Das Mediengesicht der „Sozialhelden“ ist ihr Gründer, der an den Rollstuhl gefesselte Raul Krauthausen. Arrgh, STOP! Da ist sie, die klassische Stigmatisierungsfalle. Denn so der humorige Rollstuhlfahrer: „Sollten sie tatsächlich jemanden treffen, der an den Rollstuhl gebunden ist, binden Sie ihn los“. Nicht nur Bild-Kolumnist*innen sondern auch der Autor dieses Artikels tappt allzu oft gedankenlos in das Meer aus Klischees hinein. Statt die Löschtaste zu nutzen, stehe ich heute zu meinem Fehler. Denn aus ihnen lässt sich ja bekanntlich am besten lernen. Dabei unterstützt Leidmedien.de durch Formulierungshilfen, Workshops und Beratung.
Sehen lernen – Bildauswahl ist politisch.
Doch nicht nur Formulierungen können danebengehen, auch die Bildauswahl ist verflixt kompliziert. Aber auch da bin ich nicht länger allein! Das Partnerprojekt von Leidmedien.de heißt Gesellschaftsbilder.de und bietet mit seiner Fotodatenbank kostenlose (möglichst) klischeefreie Bilder. Menschen mit Behinderungen nicht auf ihre Defizite beschränken, so lautet das Ziel. Einen überdimensionierten Rollstuhl braucht keiner, der Mensch zählt.
Medien-Monitoring ist aber nur eine von vielen Aufgaben, denen sich der Verein „Sozialhelden“ verschrieben hat, um soziales Handeln attraktiv und transparent zu machen. Er versteht sich als Dachverein, unter dem sich unterschiedliche, immer neue Initiativen bilden können.

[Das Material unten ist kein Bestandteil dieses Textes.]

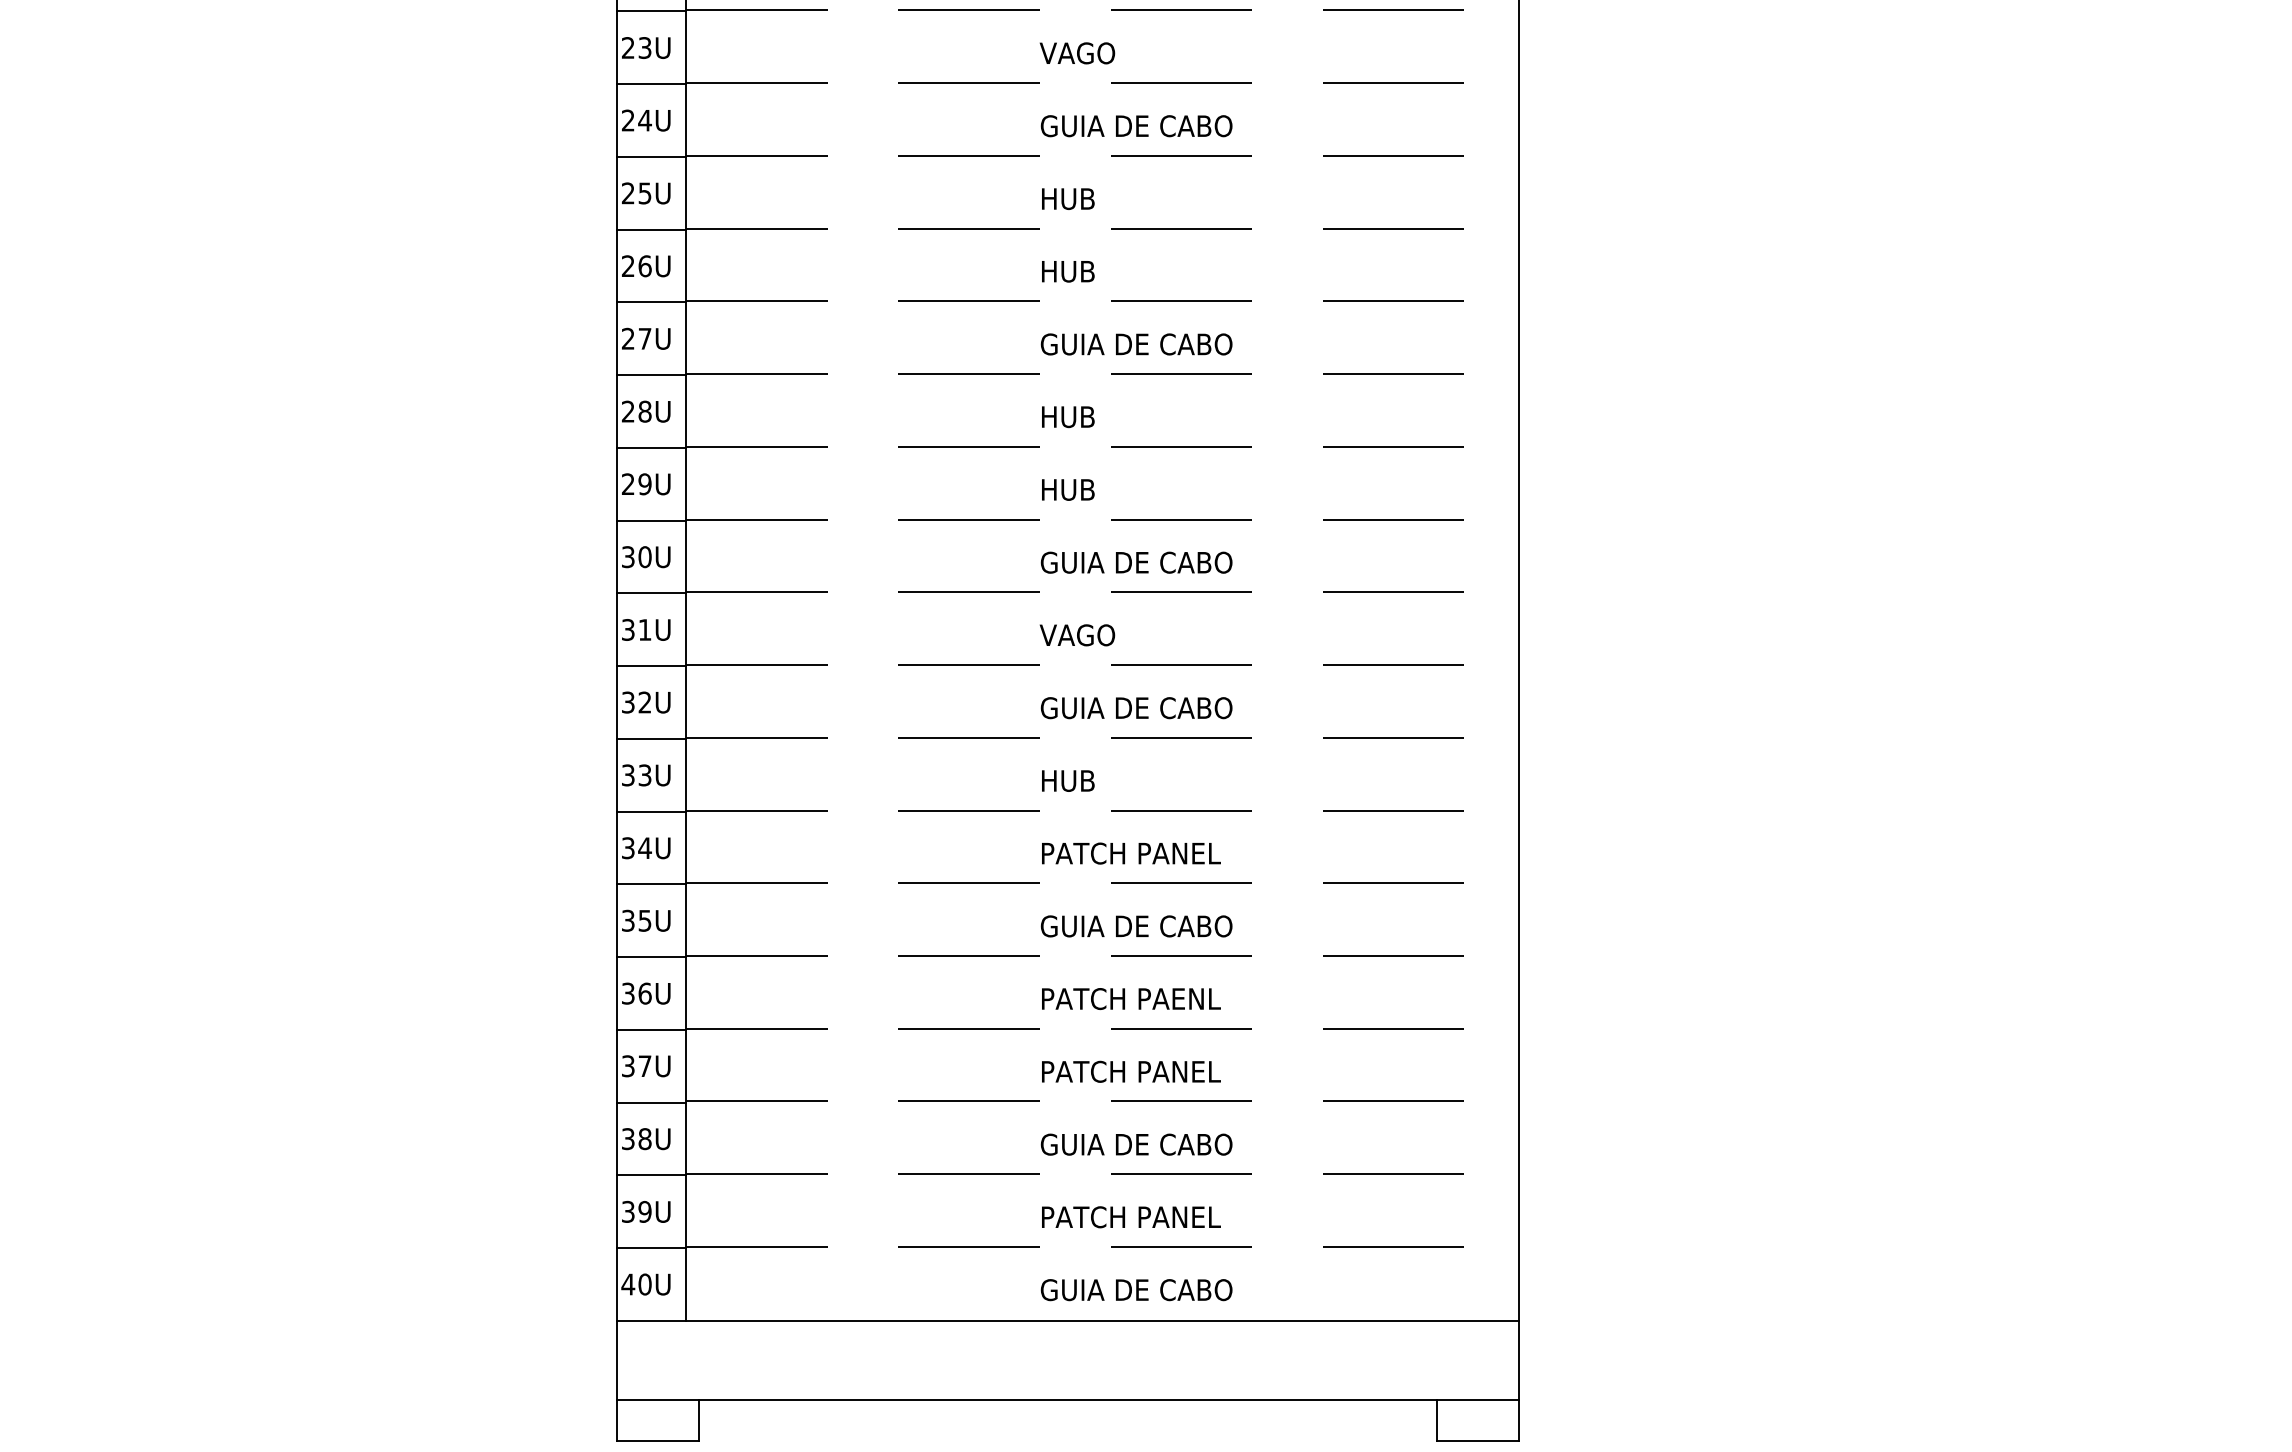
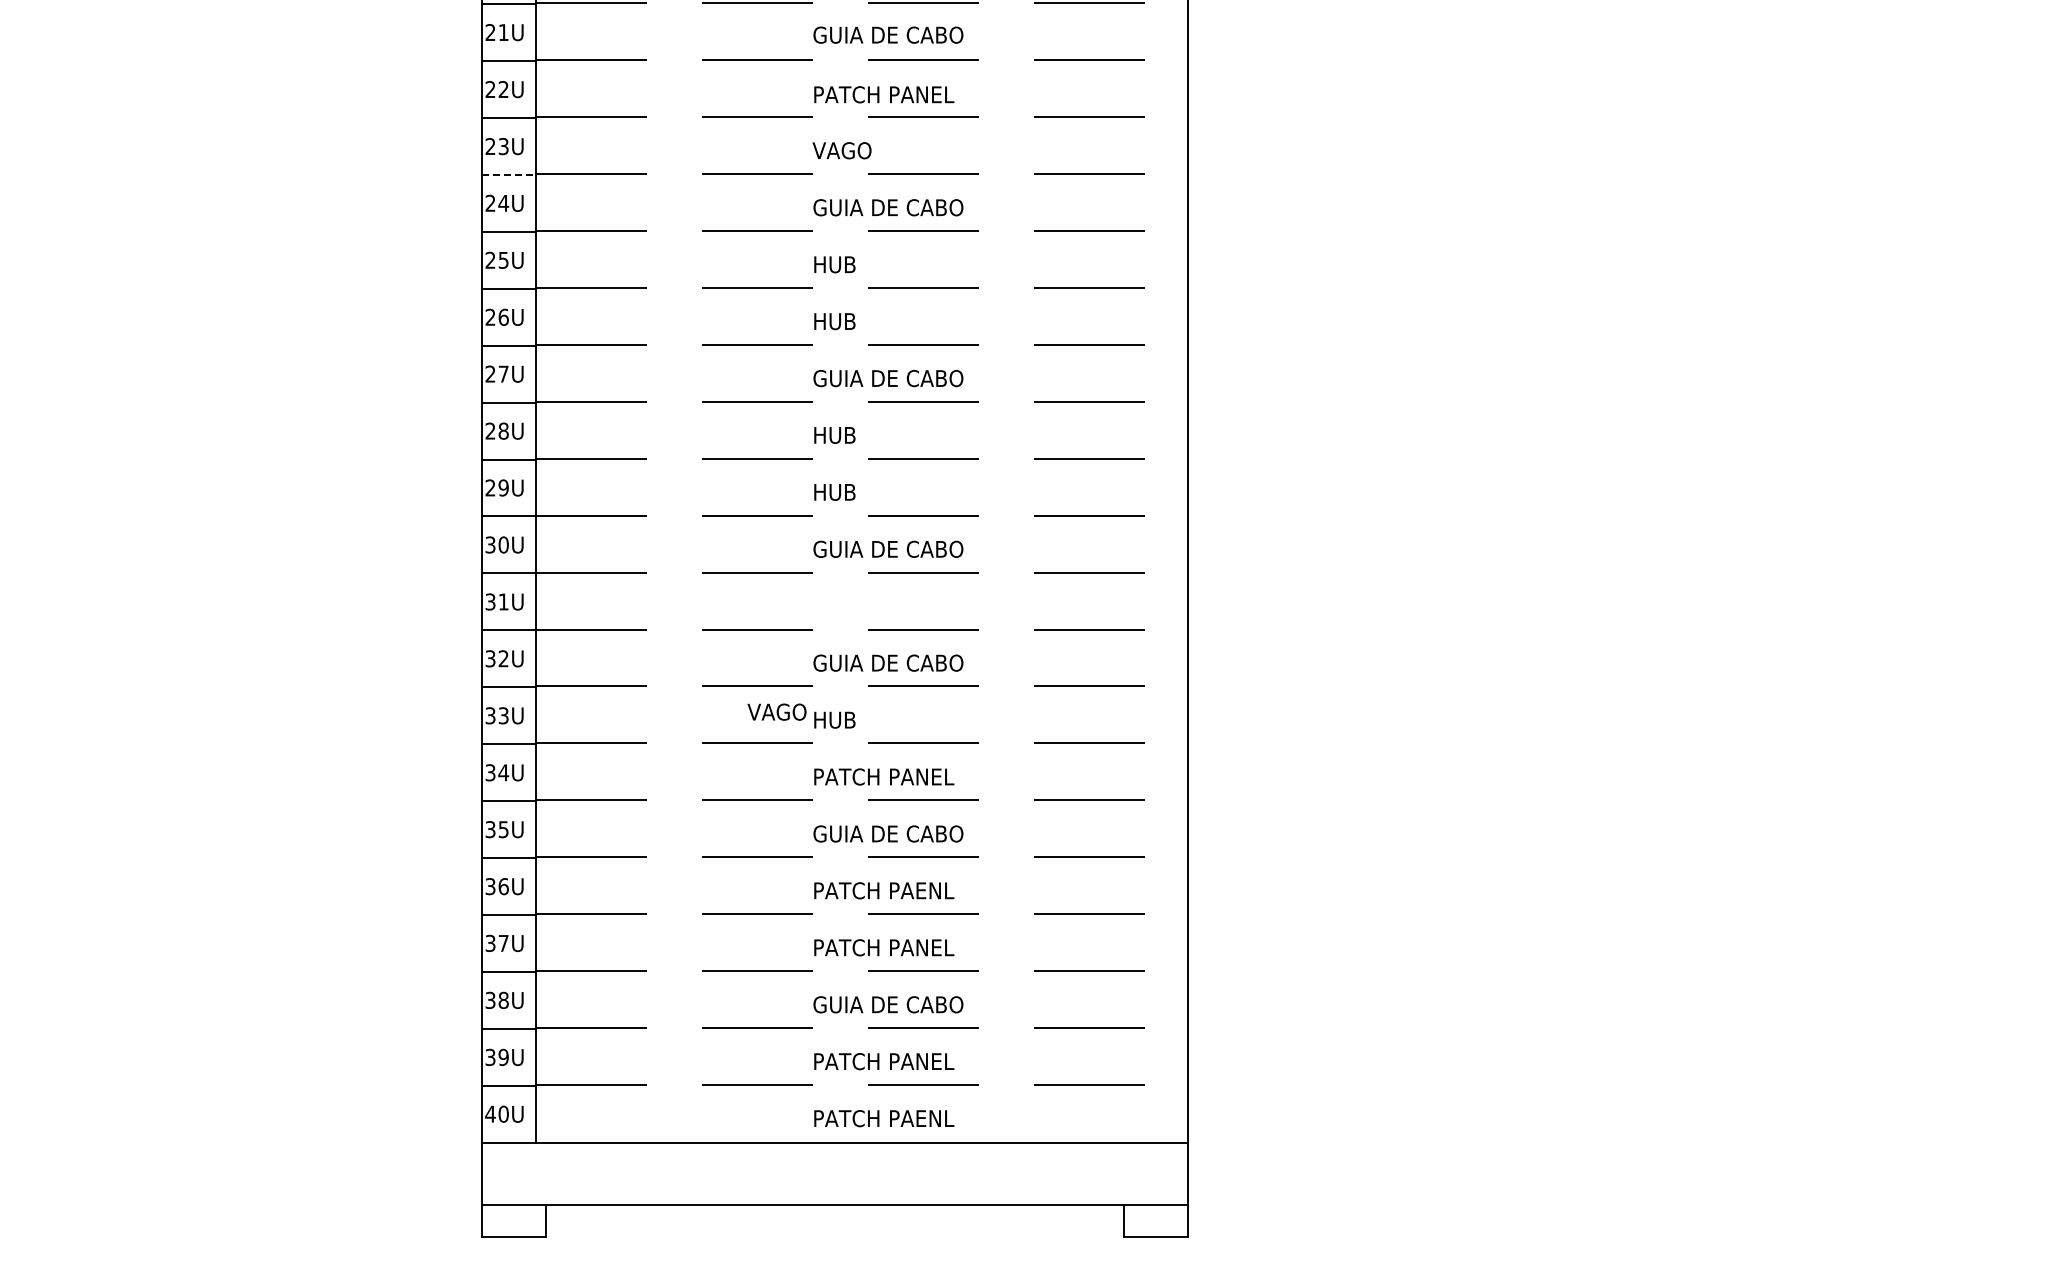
line: (652, 83) -> (509, 174), solid -> dashed
text: (1076, 634) -> (776, 711), moved
text: (1136, 1289) -> (888, 1118), GUIA DE CABO -> PATCH PAENL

Eine Plattform mit barrierefreien Cafés.
So hat das Team von Menschen mit und ohne Behinderung die sehr erfolgreiche und vor allem lebenspraktische Internet-Plattform Wheelmap.org gegründet, eine Datenbank mit rollstuhlgerechten Orten von Behörden über öffentliche Toiletten bis hin zu touristischen Attraktionen. Die Nutzer*innen entdecken Tag für Tag neue Orte, teilen ihre Erfahrungen und können auch mal ihren Frust über unzugängliche Orte mit ihren Stufen und Treppen loswerden. Kircheneinträge gibt es laut meiner kurzen Recherche nicht. Wieso eigentlich nicht?
Der Aktionsradius von „Sozialhelden“ bewegt sich vor allem in den digitalen Medien. Gefragt nach dem Grund ihres Erfolges antworten die Macher*innnen, mit wohl bekannten Medienstrategien: Die Angebote dialogisch konzipieren um die User*innen partizipieren zu lassen, dabei vor allem der eigenen Persönlichkeit treu zu bleiben und das Beste, eine Lust am Geschichtenerzählen zu versprühen. Das höre ich alles nicht zum ersten Mal!
Hier ist die soziale Seite der Social Media zu sehen.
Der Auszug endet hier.